---------- Text under study
How about giving a £100 per week payment to small employers per employee. YTS worked very well in the past and was relatively extremely cheap.

A 5 year tax holiday day for low payed workers, would also help far more then just lining the pockets of Ron Cohen and his chums.

  • 33.
  • At on 01 Mar 2008,
  • Mark wrote:

If this glorious stroke of genius works, why, we can try the same trick elsewhere! Mr Bin Laden, how much do you want to leave us alone? £679bn? Cheap at the price - and the taxpayer will fork out.

There is a malaise in British policy making which seems to make the rational, measured and detailed proposals to deal with our problems wholly less attractive to politicians than the novel, grand scheme doomed to failure.

In particular Labour seems to be wedded to the notion that we can bribe our way out of problems. Too many unemployed? Let's bribe employers to take them. Can it be too long before some dashing young policy wonk comes up with the idea of bribing recidivist criminals not to commit crimes? No, no...I didn't mean it - please forget it Mr Brown.

  • 34.
  • At on 01 Mar 2008,
  • Pete wrote:

We all know how the government helps the poor. They remove the 10% income tax band which increases the tax burden by £223 per year. Thanks for nothing Gordon Gloom and your useless bunch of no hopers.
Its ok though to subsidise the life style of those who don't want to work and never made any contribution to the UK economy with generous handouts. They probably let the poor and the pensioners pay for it

Bring on the election and lets get rid of them.

  • 35.
  • At on 02 Mar 2008,
  • Rik wrote:

Fact. Thatch put us working class back in our place. ... new 'LABOUR'.... Good grief. My Grandad is now spinning in his Grave. Blair/Brown, Hells teeth.

  • 36.
  • At on 02 Mar 2008,
  • antony wrote:

Its a great boon for private enterprise (but I wager most of the deal has already been "allocated" to friends in advance of the official "market opportunity" being announced (and just WHERE are the full regs and details?).....but the other side of this coin is why not dismantle the sad and sorry state attemtpt at job-placement altogether and privatise the lot!

  • 37.
  • At on 02 Mar 2008,
  • David wrote:

I don't care how much he is paid - I just want a job. I am fit and healthy and I am having a lot of trouble finding one. The reason I am having trouble - I am 59.

  • 38.
  • At on 02 Mar 2008,
  • Stephen Lacy wrote:

Ok how often do you do this:-

Today, on a visit to a job placement centre in Newham, I asked Purnell whether he was happy for people to get rich

Don't patronise us like you're trying to do to him. It only takes one serious incident in your life to put you in the same position.

  • 39.
  • At on 02 Mar 2008,
  • william beeby wrote:

Make no mistake about it Nick you are right when you say that those of us on the left who expected more from a Brown administration than we ever got from ten years of Blair are feeling abused and amused.Gordon Brown when in opposition sounded like a left wing firebrand in the scottish tradition who if given the chance would introduce socialist policies to counteract the years of Thatcher and Major rule in this country.No chance , he like Blair before him is only interested in power and holding on to it.It is now the Lib Dems who are to the left in British politics and if I follow my own conscience I will vote for them in future even knowing they have no chance of winning outright.

  • 40.
--------------------
• _What to work on_:
a - From the comments, extract the stretch from "Its ok though" through "Blair/Brown, Hells teeth.".
b - List the names of all commenters who are identified by name in the comments, spelled as they appear.
The records have no connection to the comments.
---------- Input data
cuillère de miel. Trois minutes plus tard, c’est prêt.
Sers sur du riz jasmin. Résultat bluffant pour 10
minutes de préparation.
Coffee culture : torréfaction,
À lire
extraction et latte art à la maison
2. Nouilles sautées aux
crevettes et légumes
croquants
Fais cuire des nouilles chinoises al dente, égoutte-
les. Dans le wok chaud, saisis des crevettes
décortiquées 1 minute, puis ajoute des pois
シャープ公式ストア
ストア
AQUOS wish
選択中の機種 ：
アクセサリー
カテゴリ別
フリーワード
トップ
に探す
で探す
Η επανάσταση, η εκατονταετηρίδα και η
--------------------
---------- Input data
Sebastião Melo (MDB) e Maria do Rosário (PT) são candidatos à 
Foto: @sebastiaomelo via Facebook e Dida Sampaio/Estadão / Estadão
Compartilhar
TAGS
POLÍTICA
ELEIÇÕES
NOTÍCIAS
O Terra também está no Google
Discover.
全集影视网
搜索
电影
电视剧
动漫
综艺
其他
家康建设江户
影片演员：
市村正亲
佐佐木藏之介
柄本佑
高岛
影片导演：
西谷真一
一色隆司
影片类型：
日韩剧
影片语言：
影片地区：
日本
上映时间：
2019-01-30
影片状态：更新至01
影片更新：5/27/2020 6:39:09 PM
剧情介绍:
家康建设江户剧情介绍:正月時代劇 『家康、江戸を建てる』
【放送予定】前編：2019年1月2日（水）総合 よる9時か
--------------------
• _Answers in order_:
a -
Its ok though to subsidise the life style of those who don't want to work and never made any contribution to the UK economy with generous handouts. They probably let the poor and the pensioners pay for it

Bring on the election and lets get rid of them.

  • 35.
  • At on 02 Mar 2008,
  • Rik wrote:

Fact. Thatch put us working class back in our place. ... new 'LABOUR'.... Good grief. My Grandad is now spinning in his Grave. Blair/Brown, Hells teeth.

b -
Mark
Pete
Rik
antony
David
Stephen Lacy
william beeby